* Sección del documento:
La intervención social puede ser descrita en términos amplios como un conjunto de acciones deliberadamente planificadas y organizadas (en cuanto a tiempos, recursos, equipos, dispositivos, metodologías, etc.) orientadas a la consecución de un fin con una determinada población objetivo siempre en un marco institucionalmente establecido. En otras palabras, se trata de una herramienta-proceso de transformación social (individual o colectiva) previamente articulado y planificado que, dada la complejidad creciente de los fenómenos sociales, se constituye como un campo multidisciplinar y no como patrimonio de una u otra ciencia social. Esto no debe plantearse como el quiebre de las lecturas disciplinares particulares sobre Intervención Social, sino más bien ir a la búsqueda de reuniones y contrapuntos que permitan cumplir la promesa de la mirada multidimensional y la acción integral que se proponen los programas sociales en la actualidad (Muñoz 2011).
La intervención social, se yergue bajo un horizonte normativo, esto es hacia un nuevo orden de las cosas o las relaciones, hacia una realidad potencialmente mejor y deseable. Sin embargo, a menudo los y las facilitadores encuentran resistencias y escollos, falta de recursos, falta de tiempo, desgaste de los equipos, sistemas extremadamente complejos, desistencia los y las usarías, incidentes, entre tantos otros. Lo que incluso podría conlleva a una perdida de potencial transformador de las intervenciones. Es en esos momentos que la intervención social puede operar como una estrategia de mantención del status quo o peor aún establecerse como una estrategia de control social por parte de los grupos dominantes, desarticulando completamente su potencial transformador.

* Datos a examinar:
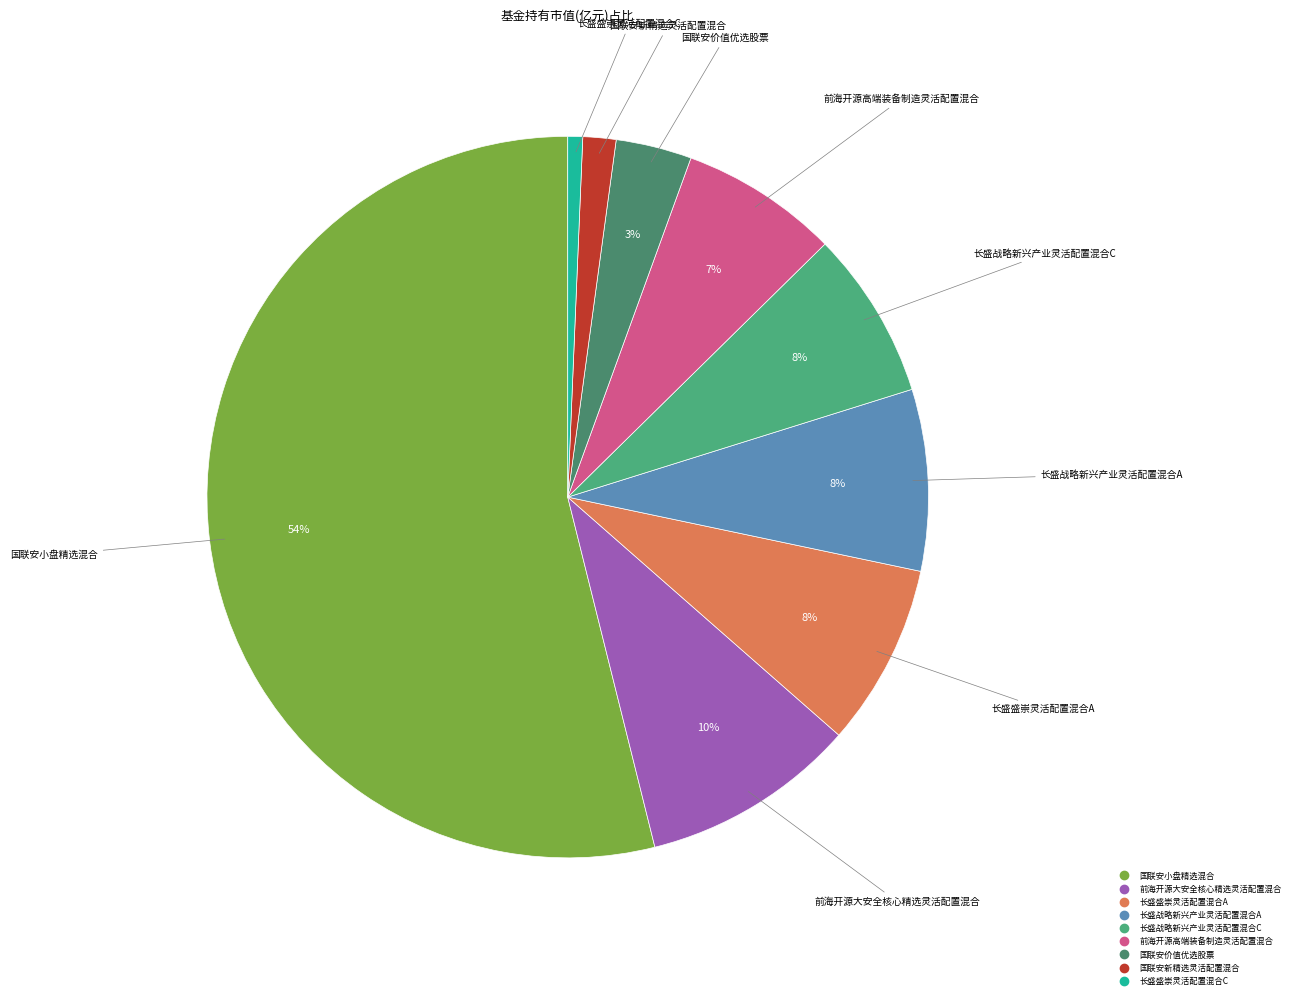

To the nearest percent, what portion does 前海开源高端装备制造灵活配置混合 represent?

7%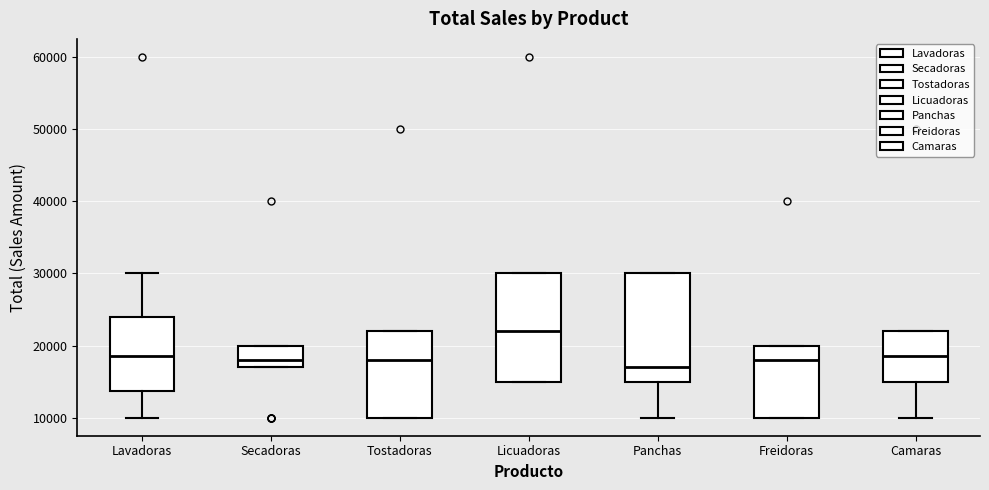

Which box has the lowest median line?

Panchas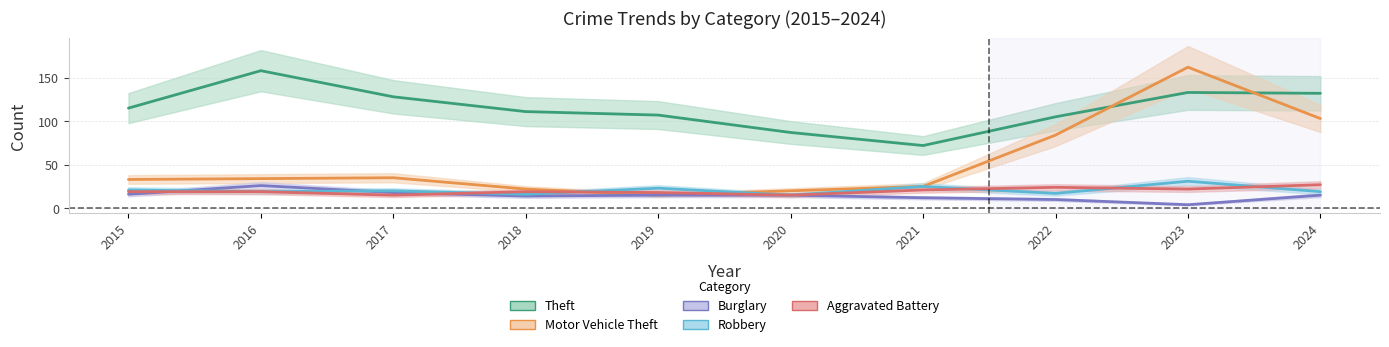

The Motor Vehicle Theft series shows 34 at 2016. True or false?

True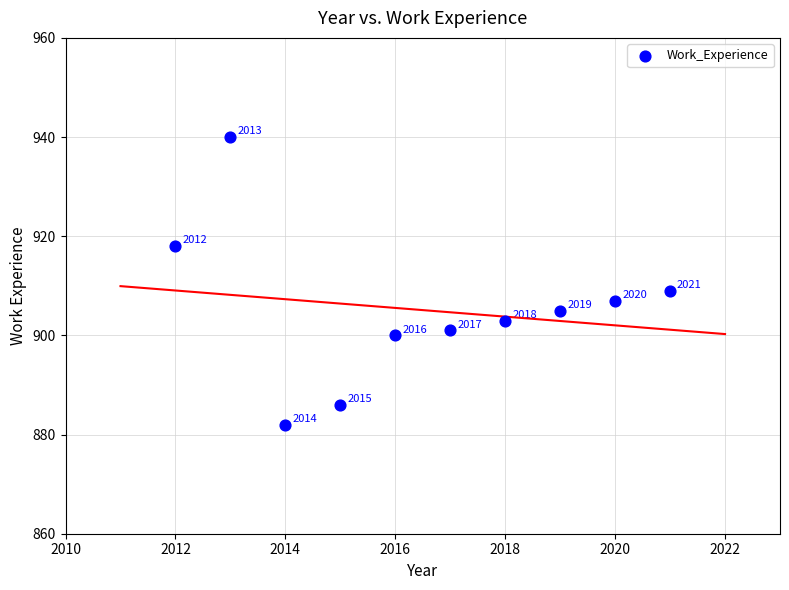

What Y value in the scatter plot is closest to 911?

909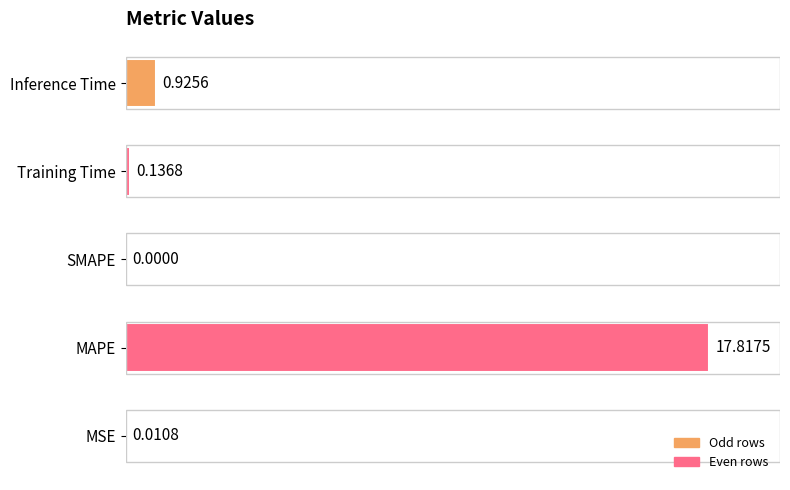

Are the bars horizontal?

Yes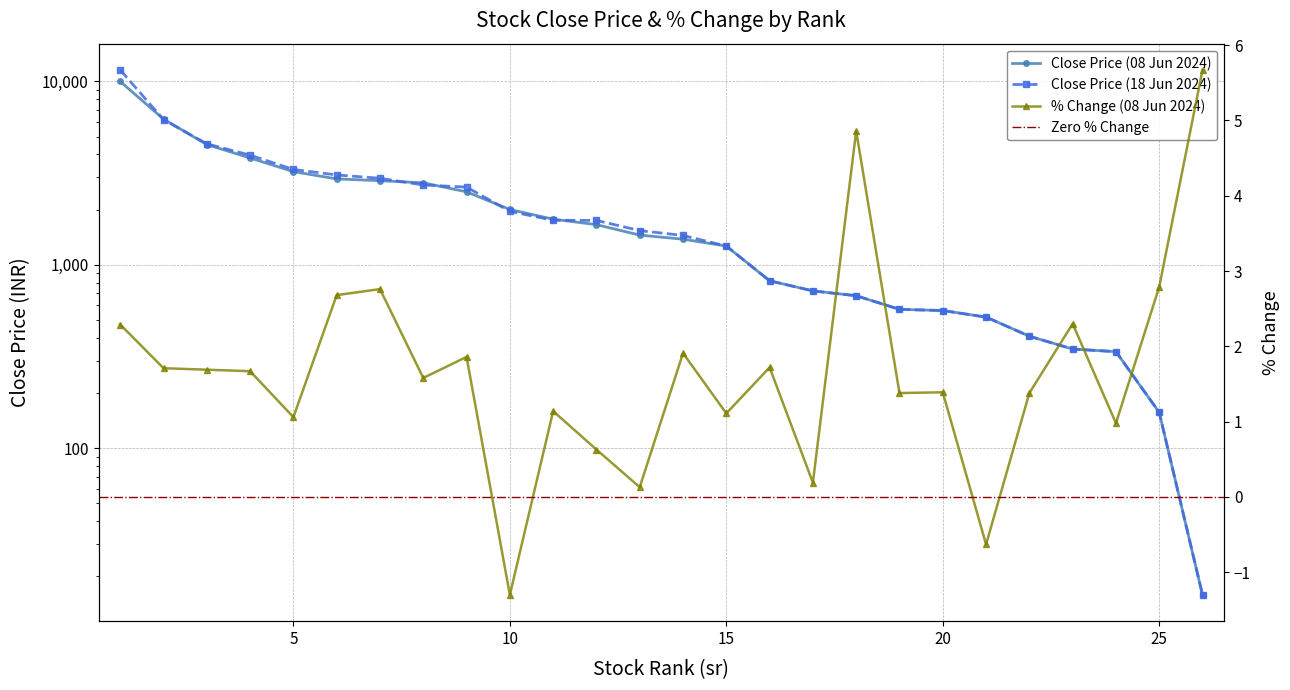

At how many categories does at least one series exceed 6997?

1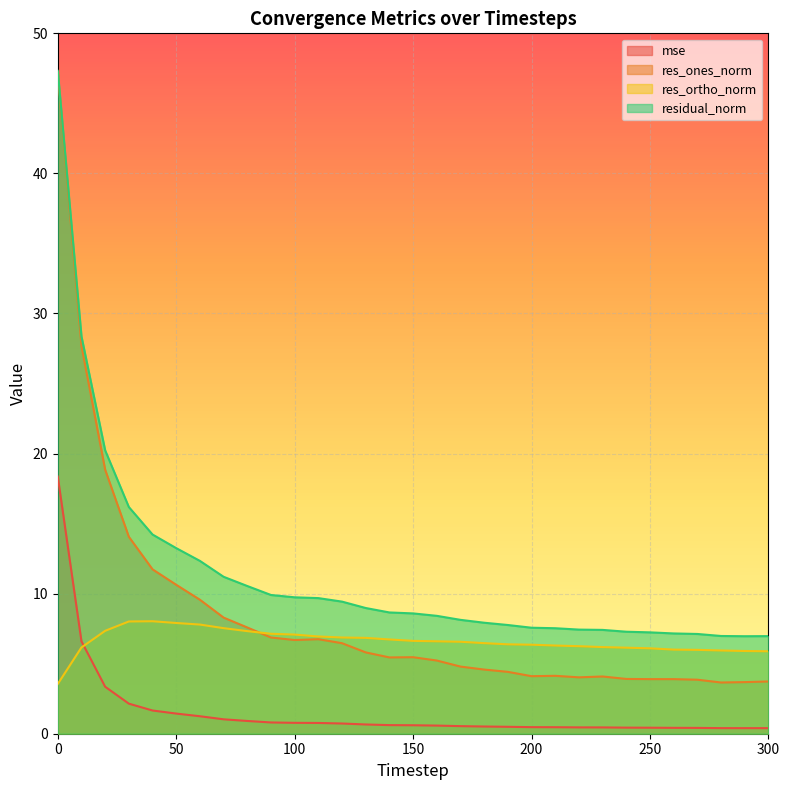

Reading right to left, list all the values displayed in this chart.

mse: 0.4	0.4	0.4	0.4	0.4	0.4	0.4	0.5	0.5	0.5	0.5	0.5	0.5	0.5	0.6	0.6	0.6	0.7	0.7	0.8	0.8	0.8	0.9	1.0	1.2	1.4	1.7	2.1	3.4	6.6	18.4
res_ones_norm: 3.7	3.7	3.7	3.9	3.9	3.9	3.9	4.1	4.0	4.1	4.1	4.4	4.6	4.8	5.2	5.5	5.4	5.8	6.5	6.7	6.7	6.9	7.6	8.3	9.6	10.6	11.7	14.1	18.8	27.7	47.2
res_ortho_norm: 5.9	5.9	5.9	6.0	6.0	6.1	6.1	6.2	6.2	6.3	6.4	6.4	6.5	6.6	6.6	6.6	6.7	6.8	6.9	6.9	7.1	7.1	7.3	7.5	7.8	7.9	8.0	8.0	7.3	6.2	3.6
residual_norm: 7.0	7.0	7.0	7.1	7.2	7.2	7.3	7.4	7.4	7.5	7.6	7.8	7.9	8.1	8.4	8.6	8.7	9.0	9.4	9.7	9.7	9.9	10.5	11.2	12.3	13.2	14.2	16.2	20.2	28.4	47.3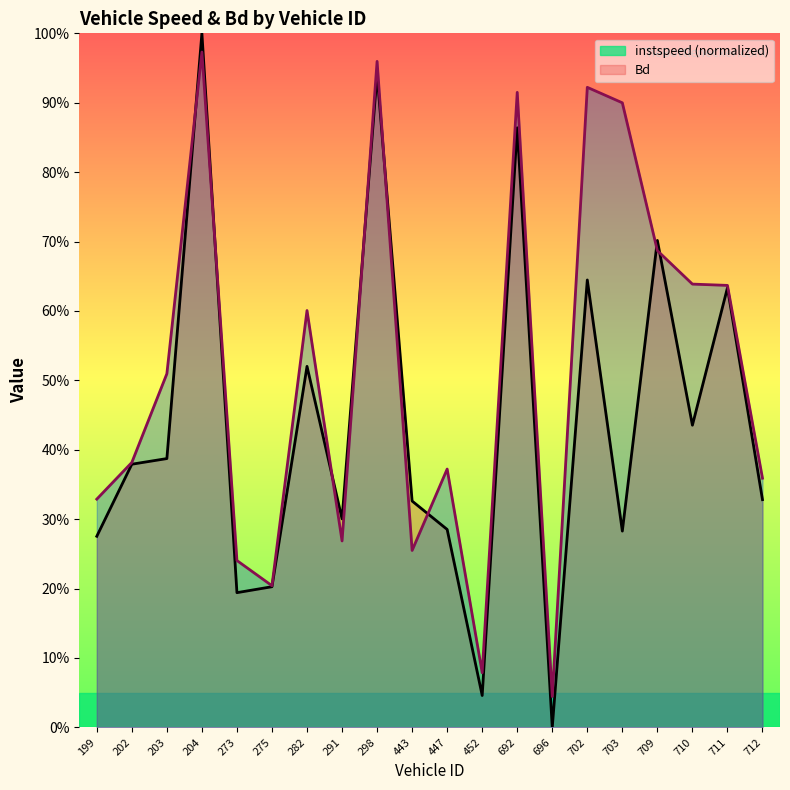

What is the maximum value shown in the chart?

1.0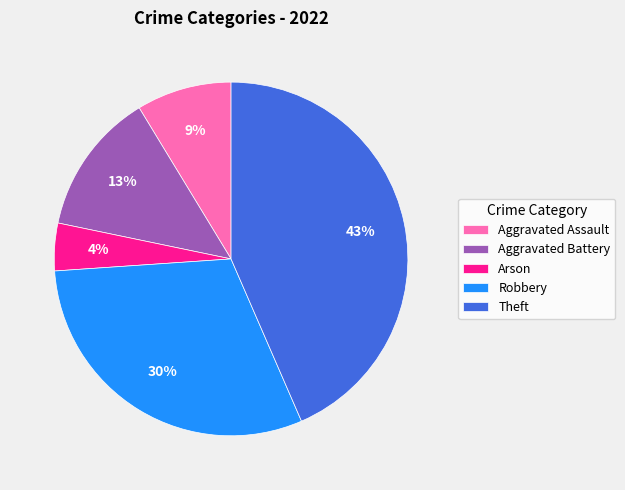

Does Theft represent more than half of the total?

No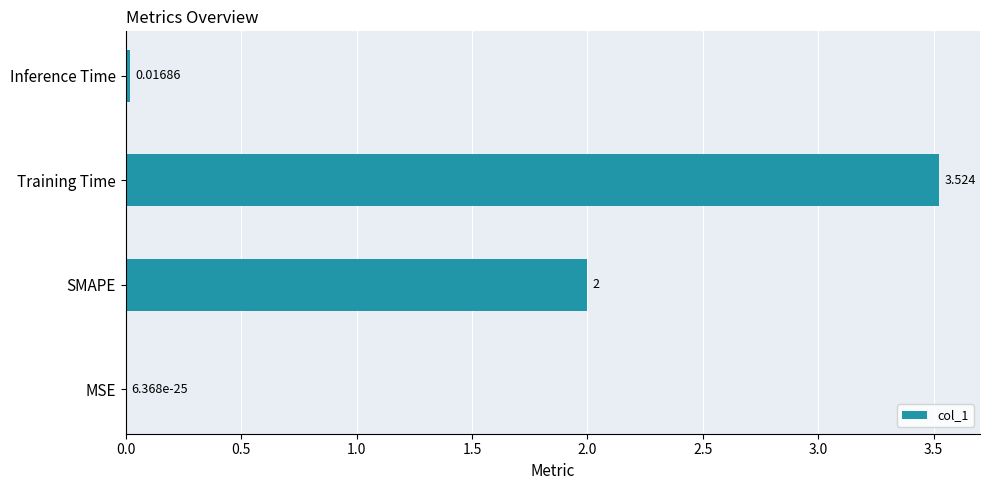

Are the bars horizontal?

Yes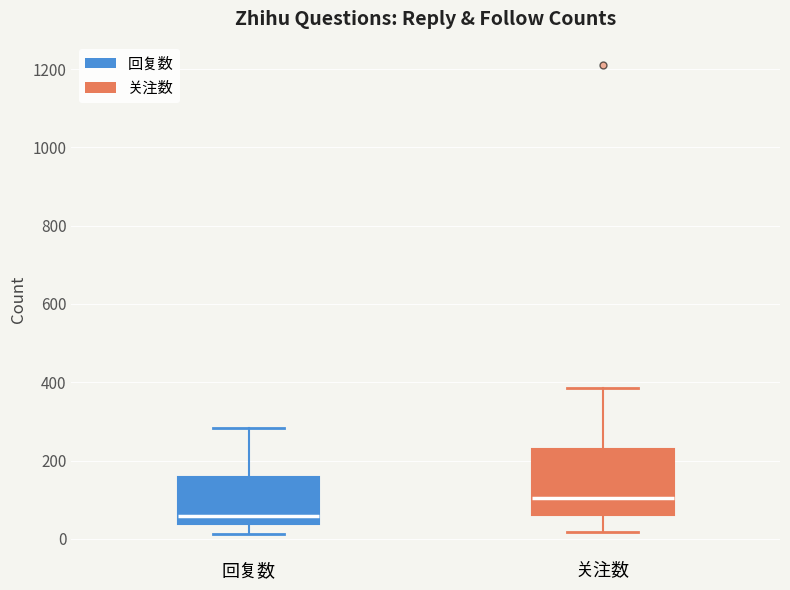

Reading left to right, transcribe this box plot: for each box, give where its median line is, the range the box spans, and where its two whiskers end, as read against the y-axis. The values are not printed on the chart, so give them approximately, as read against the axis.

回复数: median 60, box 40 to 160, whiskers 20 to 280
关注数: median 100, box 60 to 240, whiskers 20 to 380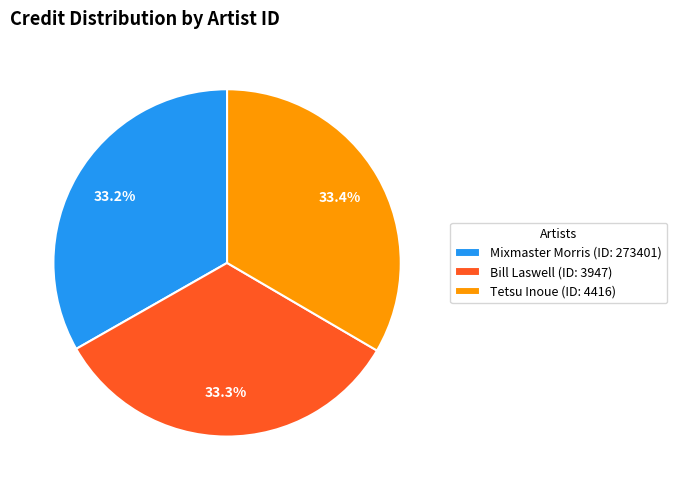

Is there a majority slice in this chart?

No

* Tarea A: Resume en dos oraciones el texto sobre la intervención social.
* Tarea B: Según el texto sobre la intervención social, ¿qué hace que esta se constituya como un campo multidisciplinar?
* Tarea C: Prosigue el texto sobre la intervención social con el párrafo que vendría después de la última oración.
Los ítems no hacen falta para resolver estas tareas.

* Resultado A: La intervención social es un conjunto de acciones planificadas y organizadas dentro de un marco institucional, orientadas a un fin con una población objetivo, y se constituye como un campo multidisciplinar de transformación social. Aunque se orienta hacia una realidad mejor y deseable, las resistencias y escollos que enfrentan los facilitadores pueden restarle potencial transformador y llevarla a operar como estrategia de mantención del status quo o de control social.

* Resultado B: La complejidad creciente de los fenómenos sociales.

* Resultado C:
Otro riesgo inminente de los procesos interventivos es la “reducción gramatical”, esto es la tendencia a trabajar a partir y desde los “rótulos” (pobre, preso, desempleada, etc.) perdiendo de vista la completitud del sujeto. Como bien indica Teresa Matus “Nadie llega [en su condición de persona natura] a solicitar los servicios de un trabajador social, sino que emerge al interior de una categoría analítica determinada: mujer golpeada, cesante, menor en situación irregular, directiva de una organización sindical, integrantes de un campamento. Por tanto, el núcleo del Trabajo Social[1] es una intersección, un cruce entre los sujetos y el fenómeno social que los convoca. Consecuentemente, si la categorización social se realiza en términos estigmatizadores, esos sujetos llevarán esa marca en forma persistente (2006, 34). Y el interventor limitará sus estrategias de intervención exclusivamente a cierta “habilitación” o instalación de ciertas competencias que no garantizan una transformación sustantiva y reparación de lo que implica cargar con un estigma.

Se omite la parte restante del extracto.